WASHINGTON - A Maryland man's death from rabies contracted through an organ transplant has raised questions about the screening process for donated organs.
The federal government just issued new guidelines urging doctors to test for rare conditions such as rabies. The guidelines are unrelated to the Maryland case, but local transplant network organizers say there are already safeguards in place to protect recipients against more common viruses and diseases.
"In every instance that involves a potential deceased organ donor, where authorization has been given for donation, extensive medical screening is performed. It's done to assess the quality of the organs and to identify any risk of disease that might be transmitted through the transplant," says John Ogden of the Washington Regional Transplant Community.

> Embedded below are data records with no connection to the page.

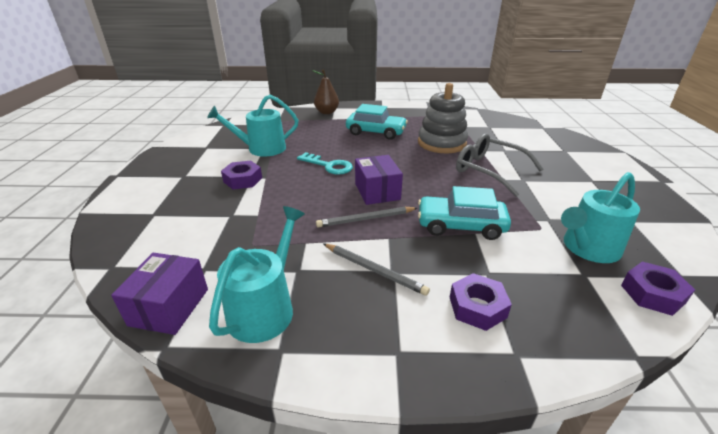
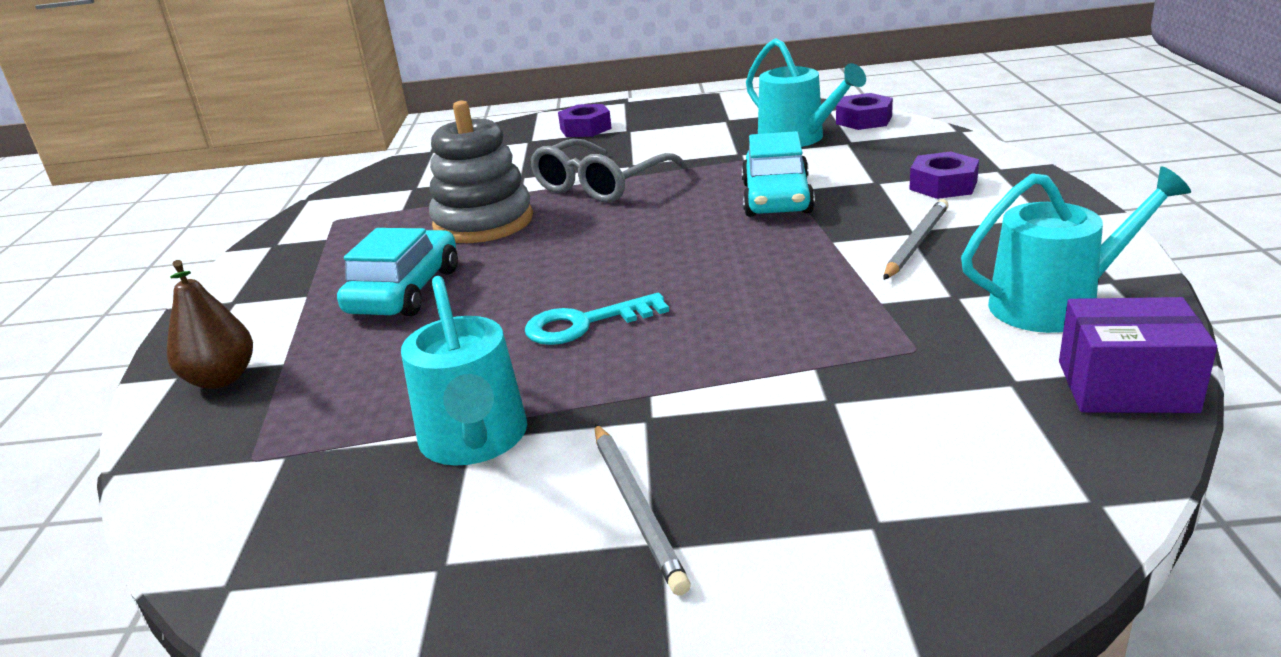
camera: 90 degrees left, 5 degrees down
(243, 180) = (667, 425): purple nut -> purple nut (585, 129)
(265, 308) = (1054, 304): turquoise watering can -> turquoise watering can turned 150 degrees clockwise
(328, 166) = (585, 323): turquoise key -> turquoise key turned 135 degrees counterclockwise
(366, 219) = (787, 262): grey pencil -> grey pencil (637, 507)
(377, 191) = (690, 262): purple box -> none

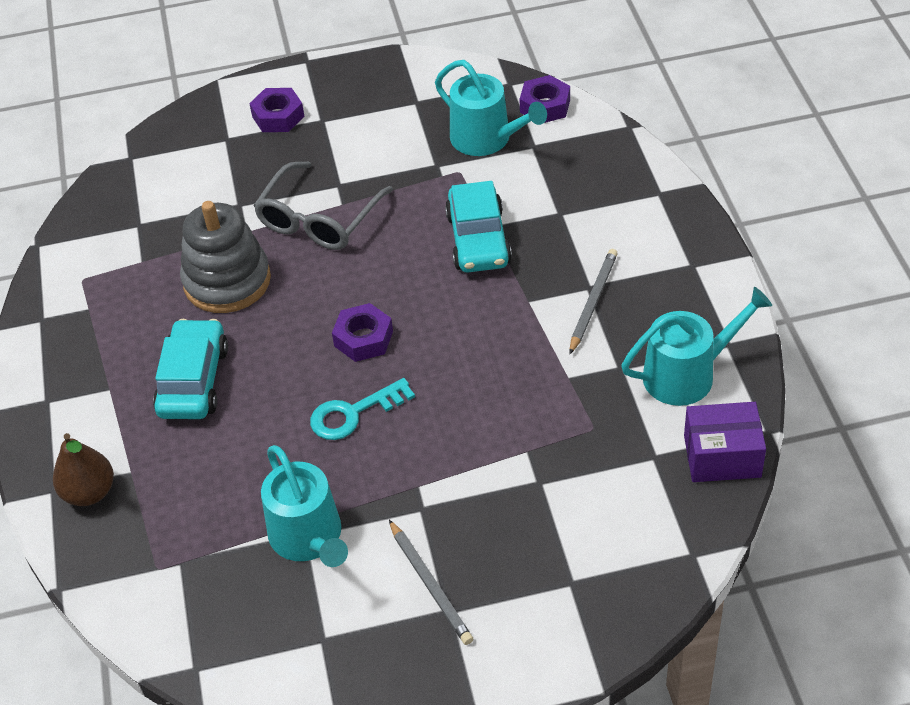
camera: 10 degrees left, 20 degrees up
(943, 185) = (614, 218): purple nut -> purple nut (363, 338)

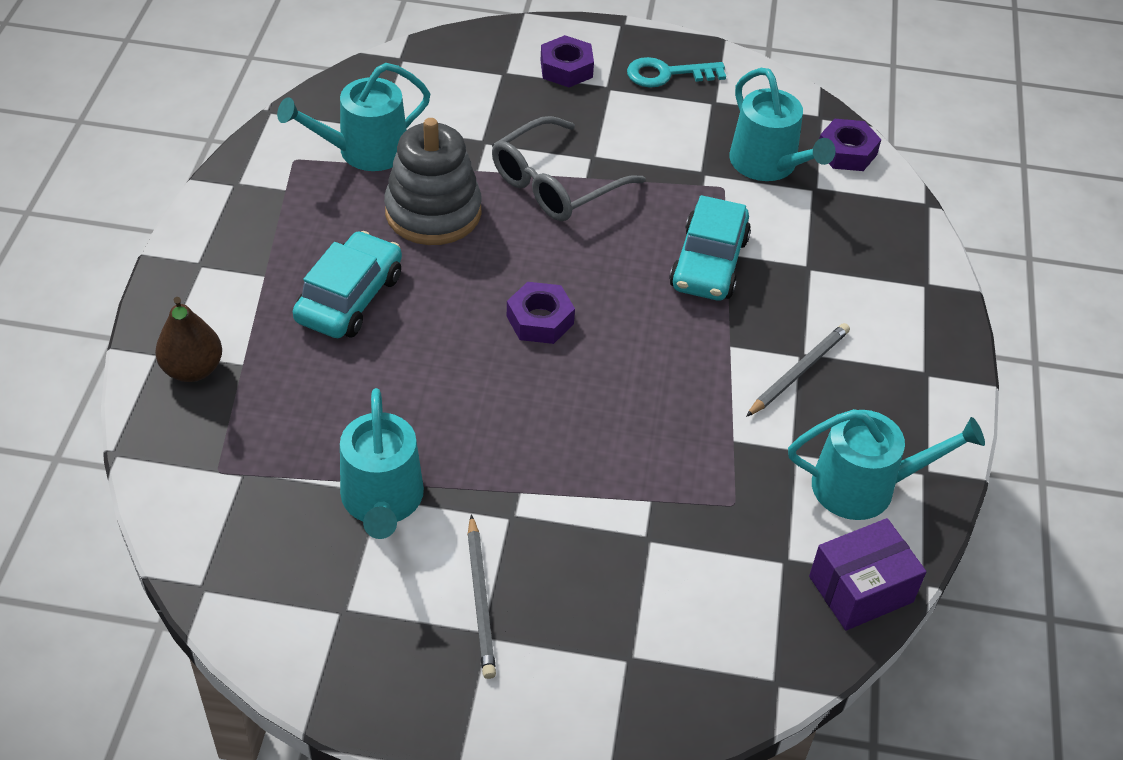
camera: 15 degrees right, 0 degrees up
(140, 250) = (365, 151): none -> turquoise watering can
(354, 413) = (492, 392): turquoise key -> turquoise key (667, 74)
(722, 456) = (860, 589): purple box -> purple box turned 45 degrees counterclockwise

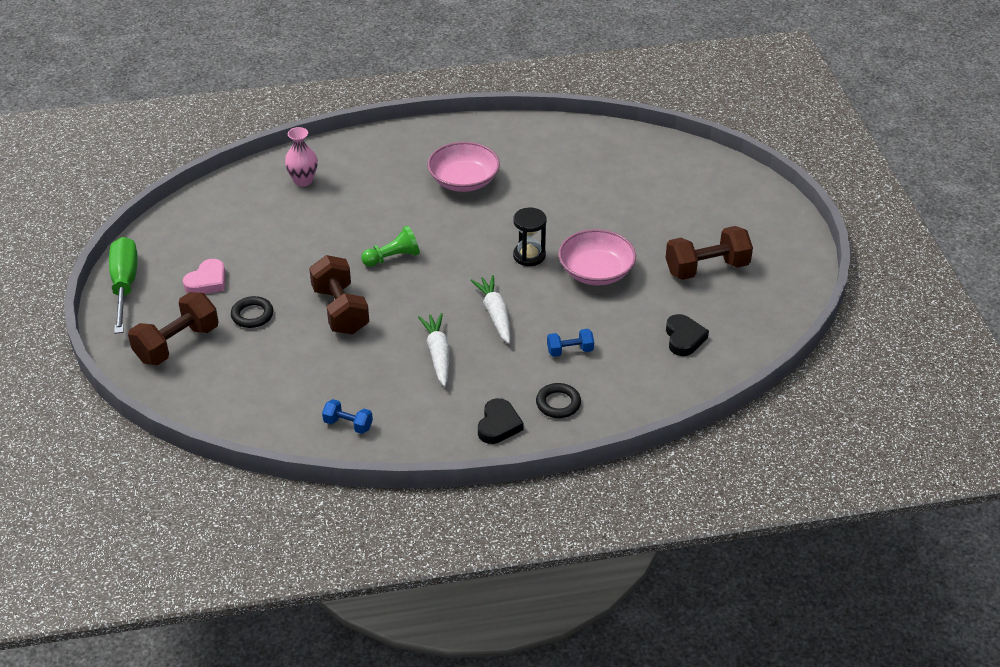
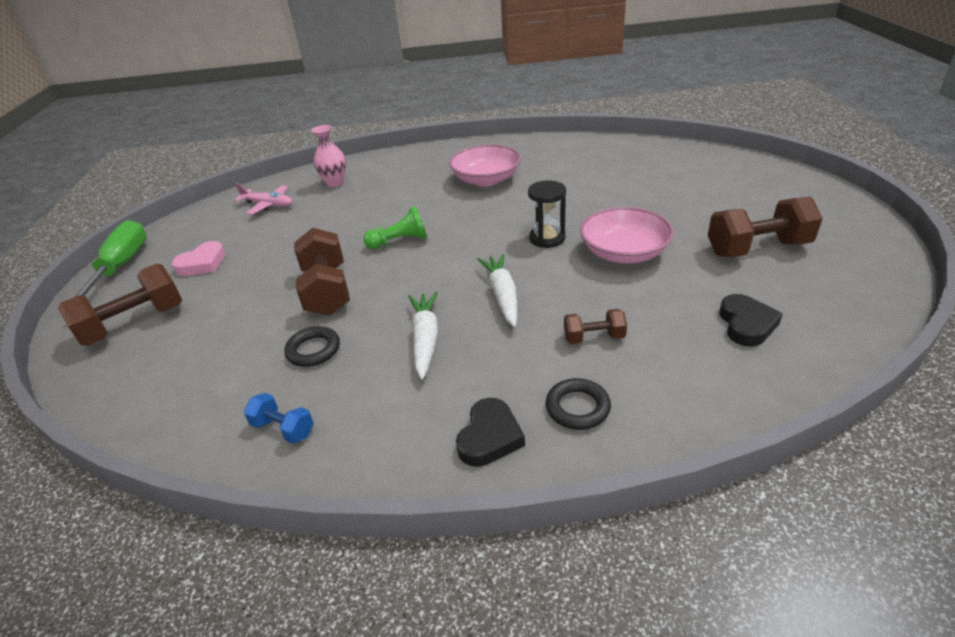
camera: 10 degrees right, 5 degrees down
(241, 209) = (268, 205): none -> pink plane
(252, 315) = (230, 295): black ring -> black ring (313, 350)
(570, 351) = (594, 338): blue dumbbell -> brown dumbbell

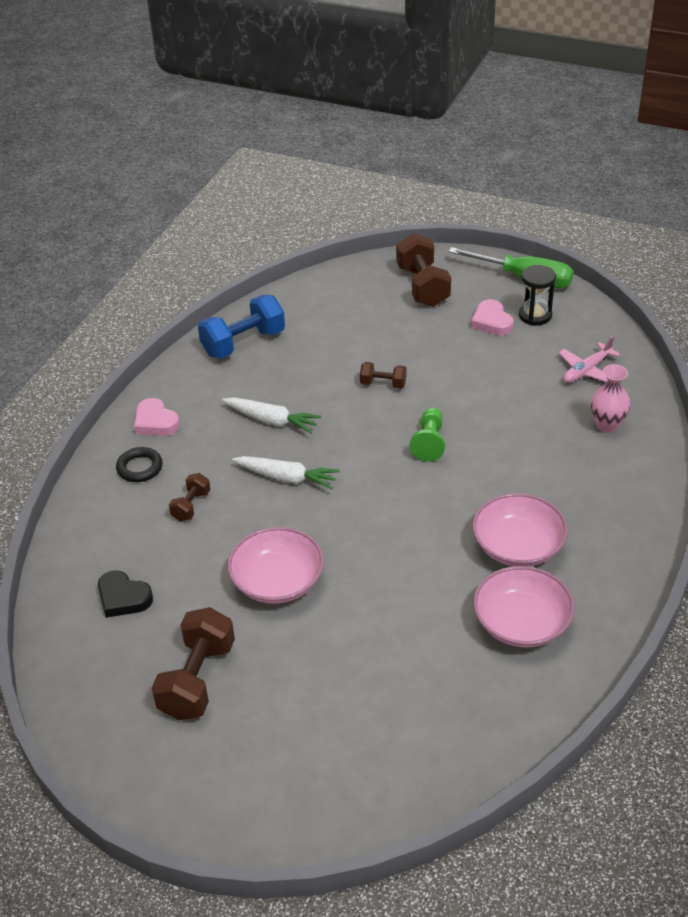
camera: 115 degrees right, 5 degrees up
(283, 429) = (243, 343): blue dumbbell -> blue dumbbell, size x1.90
(313, 350) = (310, 365): black ring -> none
(327, 291) = (383, 384): brown dumbbell -> brown dumbbell, size x0.53
(489, 437) = (155, 422): black heart -> pink heart
(547, 238) = (348, 541): black hourglass -> black hourglass (535, 315)
(551, 162) = (521, 623): none -> pink bowl

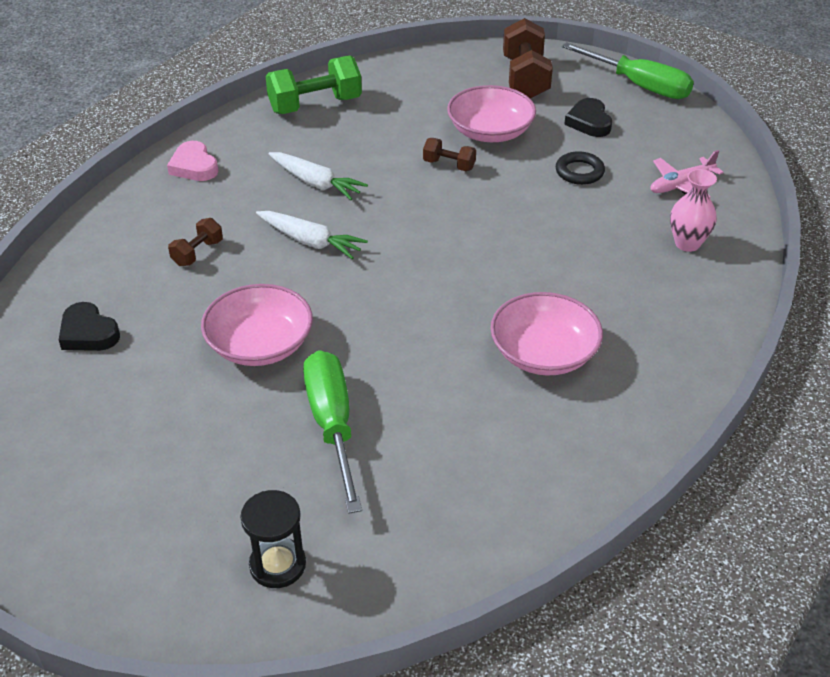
camera: 10 degrees right, 0 degrees up
(140, 468) = (159, 207): black ring -> black ring (579, 172)
(197, 680) = (132, 432): brown dumbbell -> none
(243, 343) = (315, 105): blue dumbbell -> green dumbbell
(364, 641) = (332, 425): none -> green screwdriver
(429, 442) = (479, 230): green pawn -> none
(491, 322) = (589, 122): pink heart -> black heart
(521, 623) = (520, 437): pink bowl -> pink bowl (490, 132)
(535, 315) = (639, 122): black hourglass -> black hourglass (277, 565)

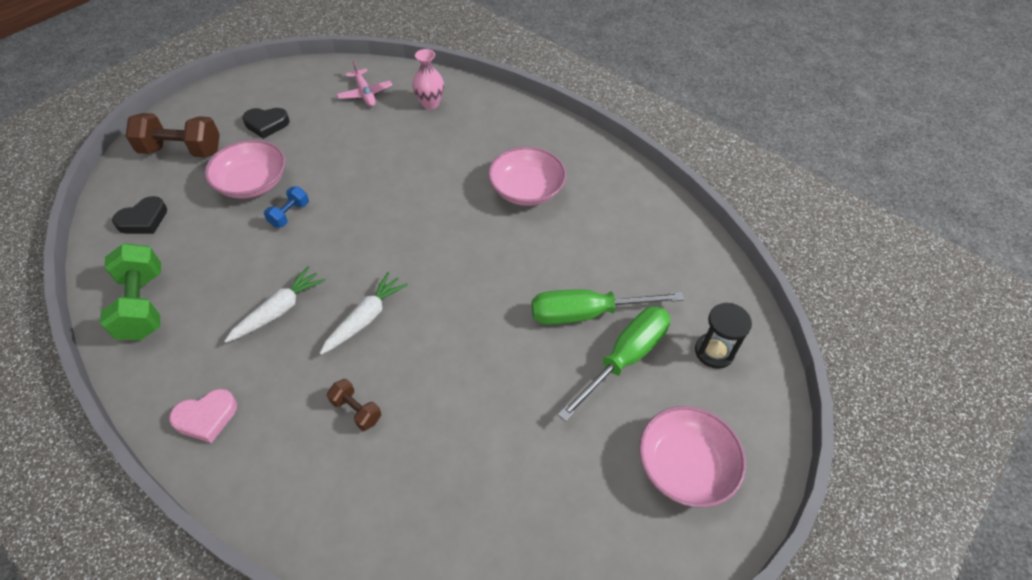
camera: 85 degrees left, 10 degrees up
(88, 333) = (455, 505): black heart -> black heart (143, 220)
(260, 344) = (492, 359): pink bowl -> pink bowl (685, 466)
(449, 165) = (289, 214): brown dumbbell -> blue dumbbell
(579, 172) = (330, 140): black ring -> none
(639, 86) = (230, 89): green screwdriver -> green screwdriver (625, 358)

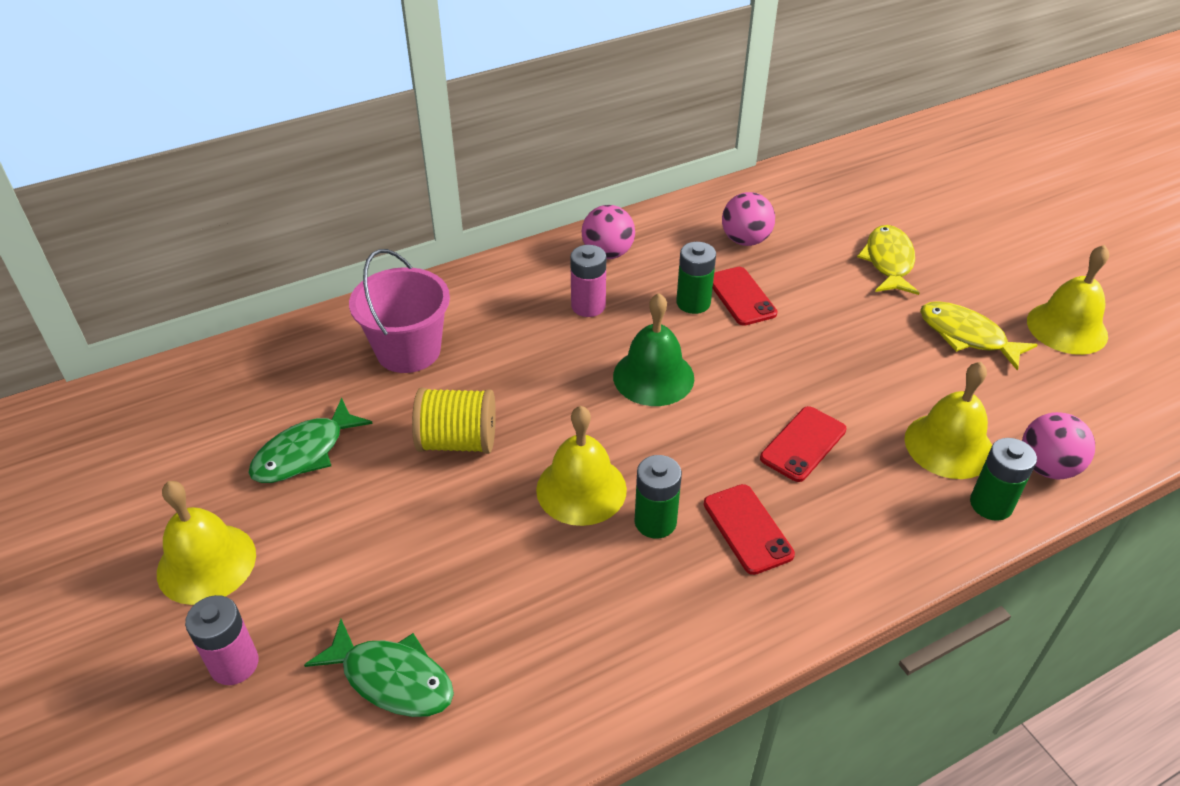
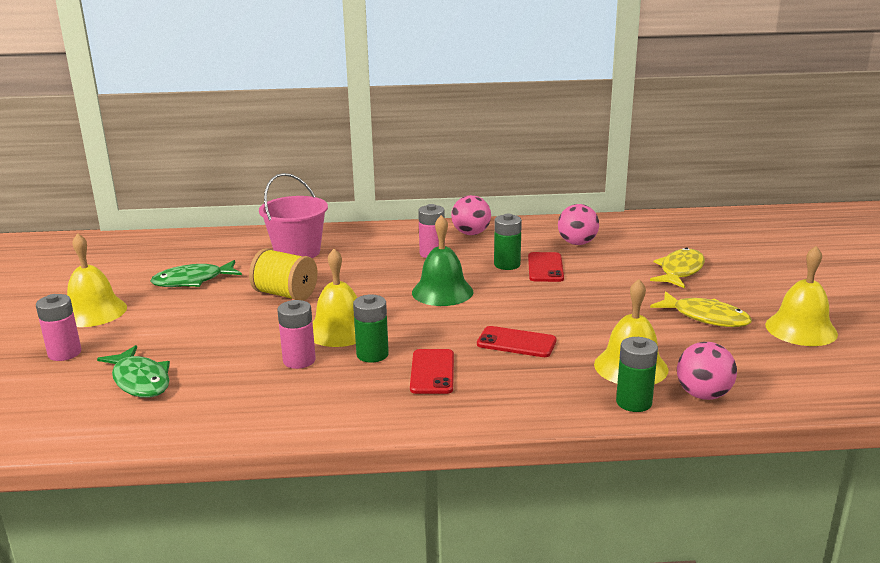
camera: 25 degrees right, 20 degrees down
(574, 564) = (299, 360): none -> pink battery
(803, 444) = (516, 343): red phone -> red phone turned 45 degrees clockwise
(966, 336) = (706, 317): yellow fish -> yellow fish turned 150 degrees clockwise

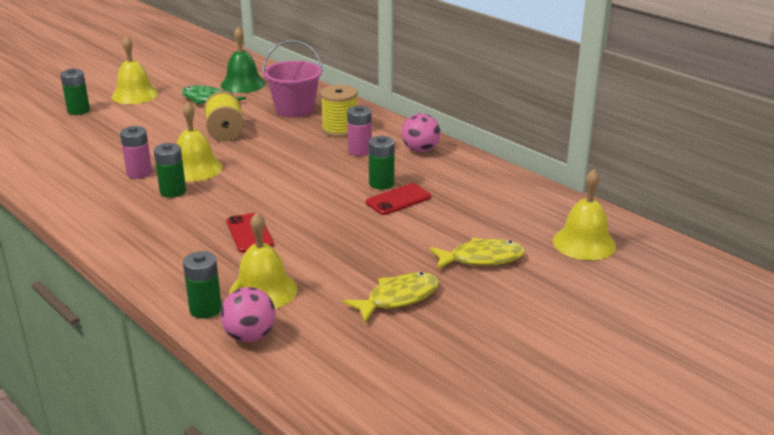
camera: 50 degrees right, 5 degrees up
(64, 353) = (78, 110): pink battery -> green battery
(140, 380) = (68, 142): green fish -> none
(376, 248) = (340, 130): none -> yellow spool
(432, 372) = (171, 219): red phone -> none
(442, 292) = (298, 178): green bell -> green bell (243, 84)
(577, 243) = (469, 196): pink ball -> none
(706, 317) = (398, 298): yellow fish -> yellow fish turned 120 degrees counterclockwise
(801, 329) = (437, 353): yellow bell -> yellow bell (584, 243)

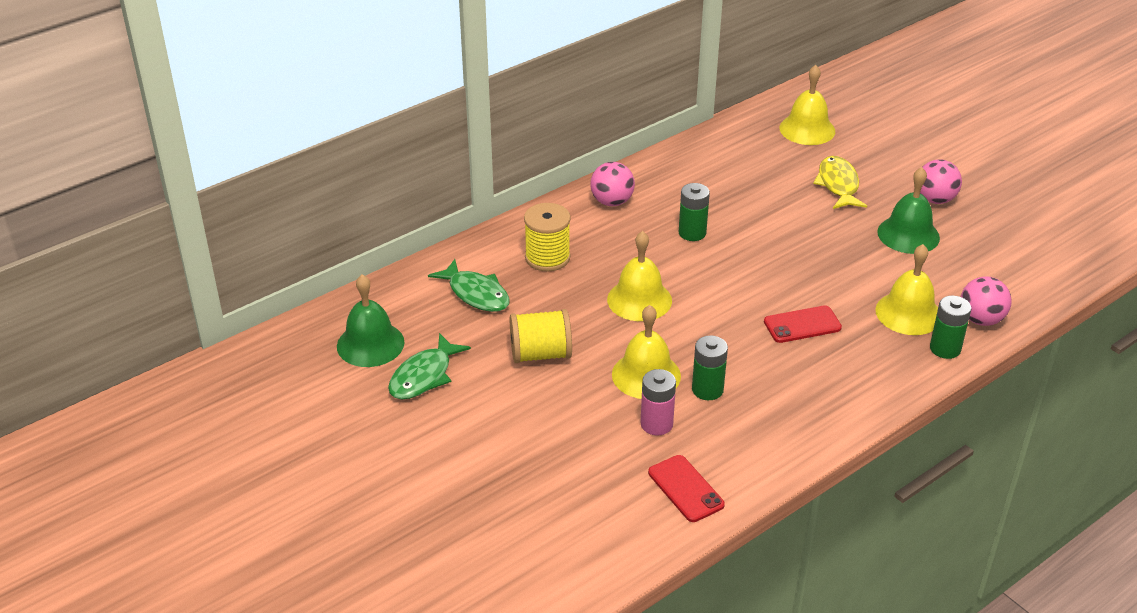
camera: 85 degrees left, 10 degrees up
(78, 110) = (433, 517): green battery -> none
(135, 95) = (382, 458): yellow bell -> yellow bell (639, 300)
(294, 109) = (476, 294): pink bucket -> green fish
(359, 151) = (609, 244): pink battery -> none
(398, 200) = (728, 224): red phone -> red phone (685, 489)
(398, 298) = (908, 234): yellow fish -> green bell
(471, 320) = (935, 199): none -> pink ball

The group is responsible for identifying and vetting organ donations from those who die within the region.
"If you haven't registered on your driver's license, and you pass away in a hospital in the Washington, D.C., area, WRTC will have a discussion with your family about the possibility that you have to become an organ donor. Then, once we receive authorization from that family, we can move forward with the donation if you are a viable candidate," Ogden says
Registered organ donors have already given consent to donate their organs after death.
There is only a small window of time after death for the organs to be transplanted into a sick patient elsewhere. And a number of tests must be done first to identify any potential risks.
"Tests for viruses such as HIV and hepatitis. But the truth is there are a number of diseases for which rapid results are not available. And since there may be a period of time before lab results indicate an active infection, significant additional information is gathered through what we call a medical social history questionnaire that we ask the family, or people who have knowledge of the donor," Ogden says.
More than 117,000 people are on a waiting list for organs in the United States. Ogden says about 2,000 of them are in the D.C. area. He says just under half of all adults in the area are registered organ donors.
In addition to managing organ donations, the organ procurement organizations are tasked with getting more people to register as donors, and that includes tackling some myths.
"Only after all efforts have been exhausted to save someone's life is organ donation even discussed. So it's really important that people understand that you need to trust the health care professionals, the doctors, the nurses at hospitals because they will work to save your life," Ogden says.
Because of the dire situation for many people who need transplants, national guidelines leave it to doctors and the specific patient to decide whether to accept organs that may include some risk of infection, if it means survival.
"These are people who will die unless they receive these very vital organ transplants. Thousands more require what are called tissue transplants and these are things like skin grafts that help burn victims prevent fluid loss, infection, dehydration, and save their lives. It's things like cornea transplants," Ogden says
"Up to nine lives can be saved through a single organ donor, and 50 to 100 lives can be saved or enhanced through tissue donation," he adds.
Since the transplant that led to the Maryland man's death from rabies, the Organ Procurement and Transplantation Network, which is the unified transplant network set up by federal law, has issued new guidelines for the organ procurement organizations to be vigilant for diseases like rabies or West Nile Virus in organ donors. The new guidelines were issued separately from the current case, which did not come to light until this month.
The only other known case of rabies transmitted through an organ transplant in the U.S. was in the South in 2004.